GOAL: Pick out every line in the data that contains the string "FACE", treating uppercase and lowercase as different.

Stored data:
++++++
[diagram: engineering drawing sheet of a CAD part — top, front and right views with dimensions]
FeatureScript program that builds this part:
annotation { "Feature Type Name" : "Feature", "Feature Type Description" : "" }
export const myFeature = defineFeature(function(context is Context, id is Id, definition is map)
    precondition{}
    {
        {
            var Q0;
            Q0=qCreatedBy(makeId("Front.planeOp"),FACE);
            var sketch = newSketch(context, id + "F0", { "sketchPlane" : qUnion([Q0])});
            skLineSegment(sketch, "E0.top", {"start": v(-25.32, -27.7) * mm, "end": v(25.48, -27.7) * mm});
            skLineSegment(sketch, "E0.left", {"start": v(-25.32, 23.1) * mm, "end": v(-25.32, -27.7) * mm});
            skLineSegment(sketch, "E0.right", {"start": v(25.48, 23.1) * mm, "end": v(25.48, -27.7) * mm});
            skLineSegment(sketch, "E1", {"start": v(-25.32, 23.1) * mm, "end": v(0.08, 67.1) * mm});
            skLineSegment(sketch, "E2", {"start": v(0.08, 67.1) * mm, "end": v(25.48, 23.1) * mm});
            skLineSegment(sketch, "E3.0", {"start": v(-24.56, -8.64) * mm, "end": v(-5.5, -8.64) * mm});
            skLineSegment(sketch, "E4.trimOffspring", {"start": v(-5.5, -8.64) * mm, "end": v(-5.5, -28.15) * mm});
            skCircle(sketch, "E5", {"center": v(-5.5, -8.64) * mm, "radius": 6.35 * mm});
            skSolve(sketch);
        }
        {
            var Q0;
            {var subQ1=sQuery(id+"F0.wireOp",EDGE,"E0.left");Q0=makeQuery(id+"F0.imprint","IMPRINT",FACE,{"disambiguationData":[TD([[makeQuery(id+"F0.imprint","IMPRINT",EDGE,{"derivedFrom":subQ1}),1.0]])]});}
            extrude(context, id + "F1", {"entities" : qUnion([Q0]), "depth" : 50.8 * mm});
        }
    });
++++++
RESPONSE:
            Q0=qCreatedBy(makeId("Front.planeOp"),FACE);
            {var subQ1=sQuery(id+"F0.wireOp",EDGE,"E0.left");Q0=makeQuery(id+"F0.imprint","IMPRINT",FACE,{"disambiguationData":[TD([[makeQuery(id+"F0.imprint","IMPRINT",EDGE,{"derivedFrom":subQ1}),1.0]])]});}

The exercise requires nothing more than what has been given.